(INFORMATION SUPPLIED Opens)

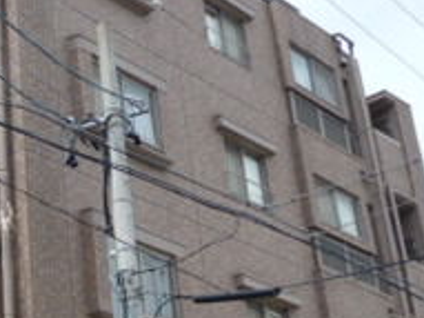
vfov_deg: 16.8
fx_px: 1077
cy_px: 173
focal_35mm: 88
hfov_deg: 20.9
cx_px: -73
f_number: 9
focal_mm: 5
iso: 100
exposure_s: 1/80
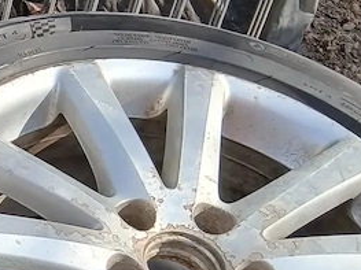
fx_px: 1032
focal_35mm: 99
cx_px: -233
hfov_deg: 17.2
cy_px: 229
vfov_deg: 14.8
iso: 20
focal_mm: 3.98
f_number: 1.8
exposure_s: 1/157
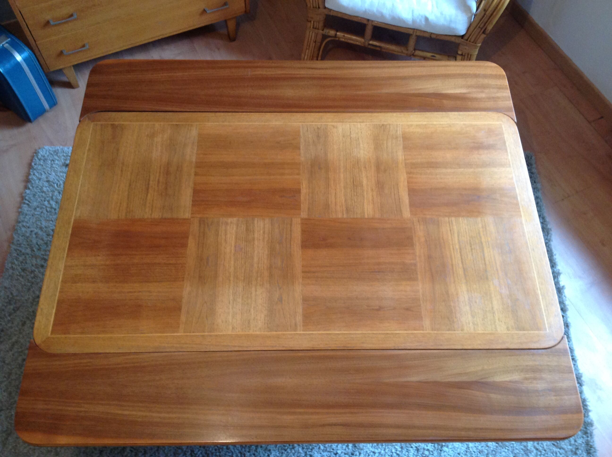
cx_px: 306
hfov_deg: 52.7
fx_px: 618
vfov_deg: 40.6
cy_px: 228
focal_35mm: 35
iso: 160
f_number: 2.4
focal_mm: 4.28
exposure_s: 1/15
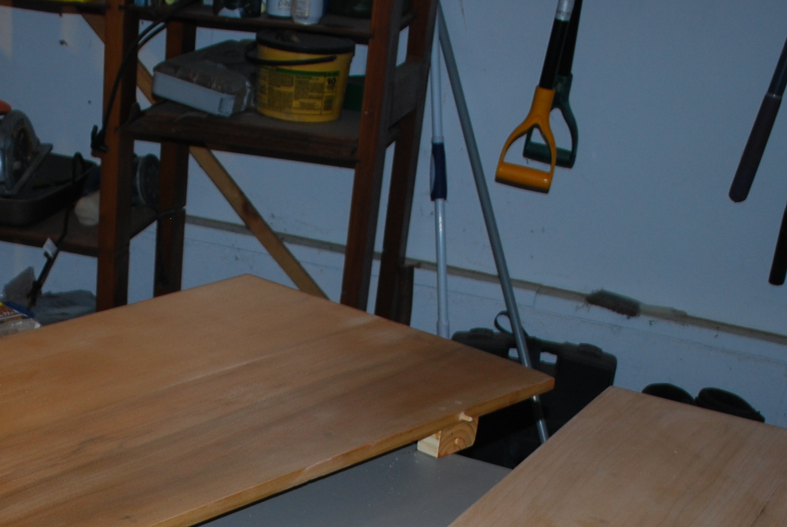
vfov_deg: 19.2
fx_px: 1467
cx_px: 178
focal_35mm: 67
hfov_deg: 29.5
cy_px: 643
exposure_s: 1/60
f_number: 3.5
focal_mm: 18
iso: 200
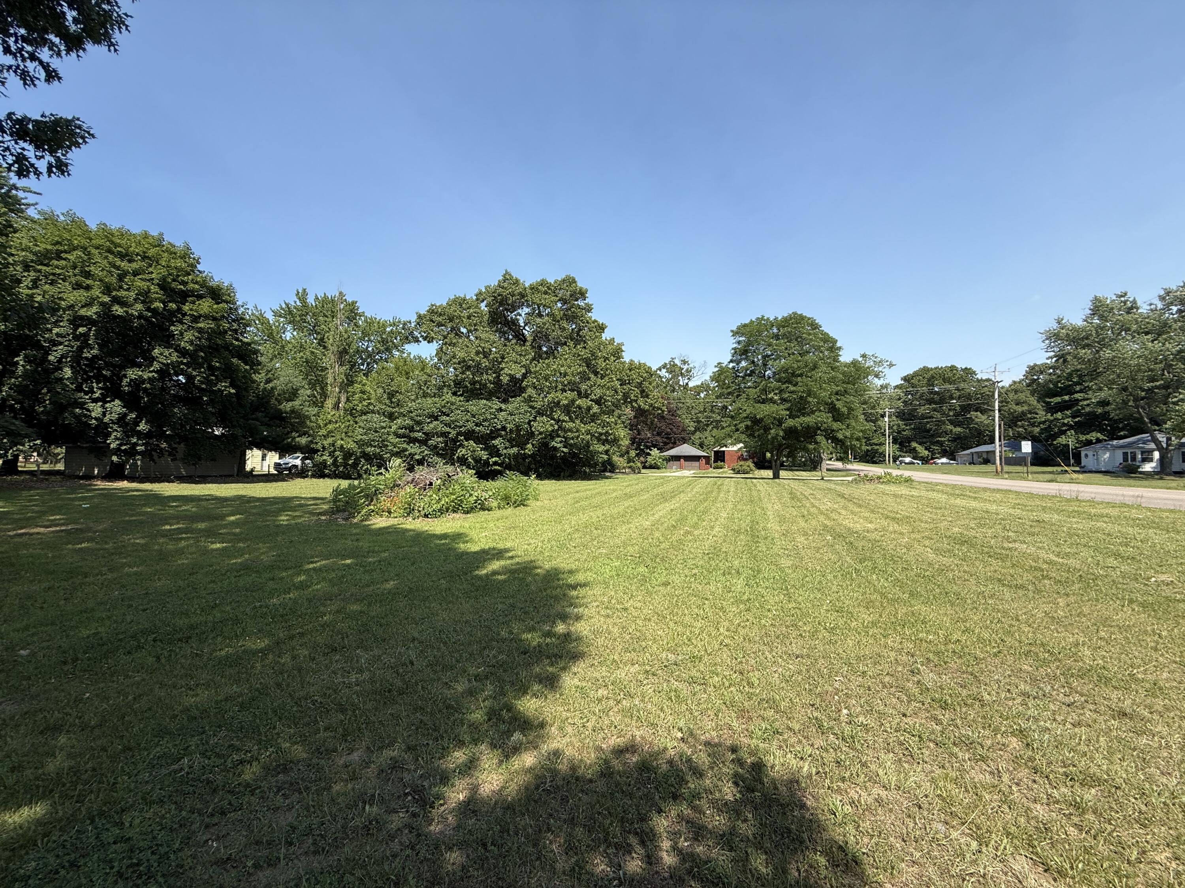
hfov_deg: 102.1
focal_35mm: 14
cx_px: 592
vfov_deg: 85.7
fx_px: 479
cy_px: 444
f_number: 2.2
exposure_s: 1/1312
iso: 50
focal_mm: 2.22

(INFORMATION SUPPLIED Closes)

YOUR GOAL:
All records above need to be returned exactly. Omit the pictures.

TASK RESULT:
vfov_deg: 16.8
fx_px: 1077
cy_px: 173
focal_35mm: 88
hfov_deg: 20.9
cx_px: -73
f_number: 9
focal_mm: 5
iso: 100
exposure_s: 1/80
fx_px: 1032
focal_35mm: 99
cx_px: -233
hfov_deg: 17.2
cy_px: 229
vfov_deg: 14.8
iso: 20
focal_mm: 3.98
f_number: 1.8
exposure_s: 1/157
cx_px: 306
hfov_deg: 52.7
fx_px: 618
vfov_deg: 40.6
cy_px: 228
focal_35mm: 35
iso: 160
f_number: 2.4
focal_mm: 4.28
exposure_s: 1/15
vfov_deg: 19.2
fx_px: 1467
cx_px: 178
focal_35mm: 67
hfov_deg: 29.5
cy_px: 643
exposure_s: 1/60
f_number: 3.5
focal_mm: 18
iso: 200
hfov_deg: 102.1
focal_35mm: 14
cx_px: 592
vfov_deg: 85.7
fx_px: 479
cy_px: 444
f_number: 2.2
exposure_s: 1/1312
iso: 50
focal_mm: 2.22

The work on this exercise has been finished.